Hemorrhages account for about two million potentially avoidable deaths around the world every year. With a 30 to 40 per cent rate of trauma mortality, the impact of hemorrhages worldwide cannot be understated. Yet, a group of researchers at McGill made a remarkable improvement in its treatment by developing bioadhesives derived from structures found in flatworms to efficiently handle pressurized blood flows in non-compressive hemorrhages.
Hemorrhages are caused by blood loss due to damaged blood vessels. The bleeding can be minor, resulting in a bruise, or significant, leading to fluctuations in vital signs and altered mental status. Hemorrhaging can occur outside the body, as a traumatic wound, or inside the body, as internal bleeding. Internal hemorrhages require clinical investigations that include physical examinations, laboratory tests, diagnostic imaging tests, and close monitoring of vital signs.
Various factors can lead to hemorrhaging, such as alcohol abuse, drug use, tobacco consumption, cancer, surgery, or damage to an internal organ. Uncontrolled hemorrhaging leads to decreased blood flow and oxygen supply to organs, which could ultimately result in organ failure, seizures, coma, and death. The treatment for a hemorrhage depends on its anatomical location, the extent of the blood loss, and the patient’s symptoms.

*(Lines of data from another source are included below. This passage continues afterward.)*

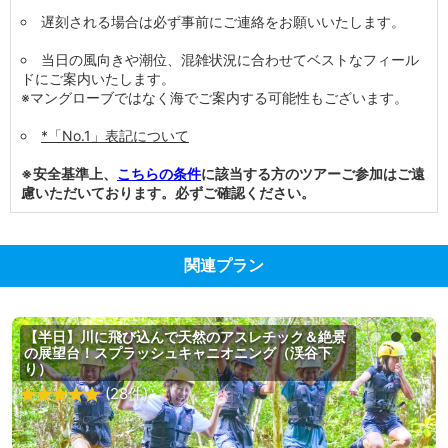
遅刻される場合は必ず事前にご連絡をお願いいたします。
当日の風向きや潮位、混雑状況に合わせてベストなフィール
ドにご案内いたします。
※マングローブではなく海でご案内する可能性もございます。
*「No.1」表記について
※安全基準上、
こちらの条件
に該当する方のツアーご参加はご遠
慮いただいております。必ずご確認ください。
関連プラン
【半日】川に飛び込んで天然のアスレチック＆絶景
の展望台！スプラッシュキャニオニング（渓谷下
り）
(28件)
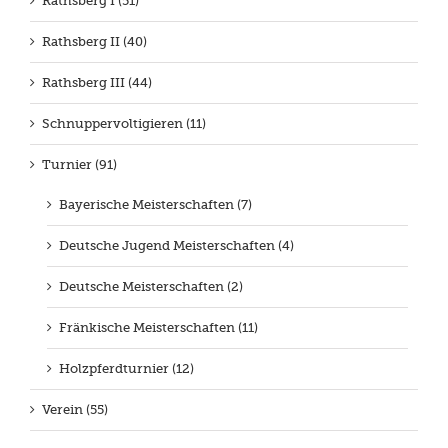
Rathsberg I (51)
Rathsberg II (40)
Rathsberg III (44)
Schnuppervoltigieren (11)
Turnier (91)
Bayerische Meisterschaften (7)
Deutsche Jugend Meisterschaften (4)
Deutsche Meisterschaften (2)
Fränkische Meisterschaften (11)
Holzpferdturnier (12)
Verein (55)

External bleeding can usually be treated by applying direct pressure and placing tourniquets near the wound. However, the treatment of non-compressible hemorrhages, when wound sites are inaccessible, remains challenging. Current treatments, including the use of hemostatic agents (thrombin and kaolin) and bioadhesive sealants, have major drawbacks: They can be insufficiently absorbent and are difficult to store.

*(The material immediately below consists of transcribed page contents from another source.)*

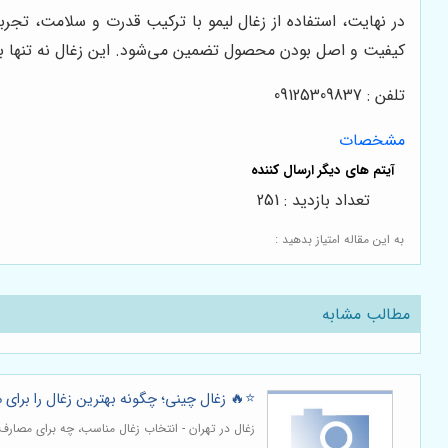
در نهایت، استفاده از زغال لیمو با ترکیب قدرت و سلامت، تجربه
کیفیت و اصل بودن محصول تضمین می‌شود. این زغال نه تنها بر
تلفن : 09125309837
مشخصات
تعداد بازدید : 251
به این مقاله امتیاز بدهید :
مطالب مشابه
⭐️🔥 زغال چینی؛ چگونه بهترین زغال را برای
زغال در تهران - انتخاب زغال مناسب، چه برای مصار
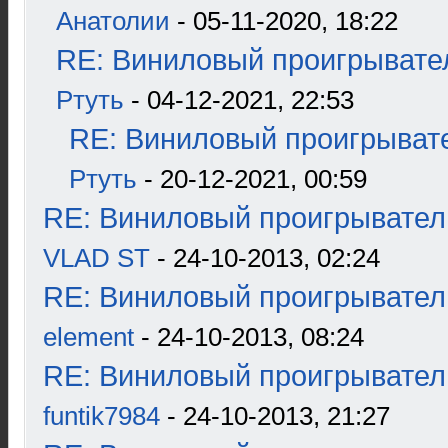
Анатолии
- 05-11-2020, 18:22
RE: Виниловый проигрывател
Ртуть
- 04-12-2021, 22:53
RE: Виниловый проигрывате
Ртуть
- 20-12-2021, 00:59
RE: Виниловый проигрыватель
VLAD ST
- 24-10-2013, 02:24
RE: Виниловый проигрыватель
element
- 24-10-2013, 08:24
RE: Виниловый проигрыватель
funtik7984
- 24-10-2013, 21:27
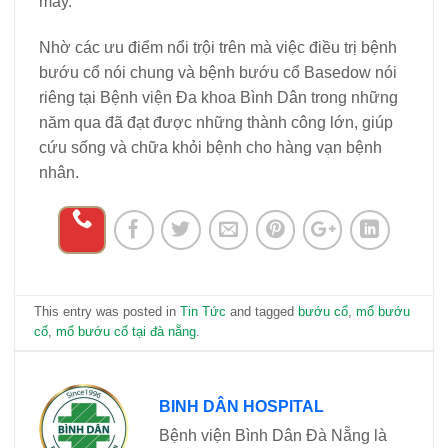
mấy.
Nhờ các ưu điểm nổi trội trên mà việc điều trị bệnh
bướu cổ nói chung và bệnh bướu cổ Basedow nói
riêng tại Bệnh viện Đa khoa Bình Dân trong những
năm qua đã đạt được những thành công lớn, giúp
cứu sống và chữa khỏi bệnh cho hàng vạn bệnh
nhân.
This entry was posted in
Tin Tức
and tagged
bướu cổ
,
mổ bướu
cổ
,
mổ bướu cổ tại đà nẵng
.
BINH DÂN HOSPITAL
Bệnh viện Bình Dân Đà Nẵng là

Researchers from McGill developed bioadhesives modelled after structures found in marine animals, such as mussels and flatworms, to remedy many of the problems presented by traditional adhesives.
In a new study published in Nature, Jianyu Li, a professor in McGill’s Department of Mechanical Engineering, and his team have proposed the use of liquid-infused microstructured bioadhesives (LIMBs) as an innovative strategy to treat non-compressible hemorrhages.
“These interesting microstructures provide us with a solution to handle heavy blood flows, which is mission-critical in the cases of non-compressive hemorrhages,” Li said in an interview with The McGill Tribune. “They act like a sponge, sucking in the blood at the source of [the] wound, can rapidly induce clotting, and can instantaneously form strong bioadhesion that seals bleeding sites. This new material is mechanically robust and tough to encounter pressurized blood flows and can be instantly removed after surgery.”
As their name suggests, the LIMBs are formed by infusing liquids into a bioadhesive gel called xerogel, which absorbs blood and promotes clotting at bleeding sites. Infused liquids facilitate interfacial bonding and sealing—sticking formed by the intermolecular forces in liquids. The synergy of xerogel and infused liquids allows the bioadhesives to form robust adhesions without having to apply pressure.
Unlike traditional wound closure methods like sutures, wires, and staples, bioadhesives are less invasive and promote wound healing through various mechanisms, such as the release of antibacterial and growth factors, induced host immune responses, and delivery of healthy cells. The bioadhesives possess antibacterial, anti-inflammatory, antioxidant, and self-healing properties, and can remain stable on the site of application due to their intrinsic adhesion property derived from flatworms. These bioadhesives also prevent leakages after surgery, which account for 30 per cent of complications that can easily result in pain, inflammation, infection, and death. LIMBs were validated through both in vitro and in vivo testing using pig models.
The application of LIMBs is quick and pressure-free, making them suitable for non-compressible hemorrhages. Additionally,e LIMBs minimize the risk of re-bleeding upon removal and can be left inside the body to be absorbed.
“Our material showed […] better-improved safety and bleeding control efficiency than other commercial products,” Li said. “Beyond bleeding control, our material could one day replace wound sutures or deliver drugs to provide therapeutic effects and would have important implications in various clinical settings and even the Canadian Armed Forces.”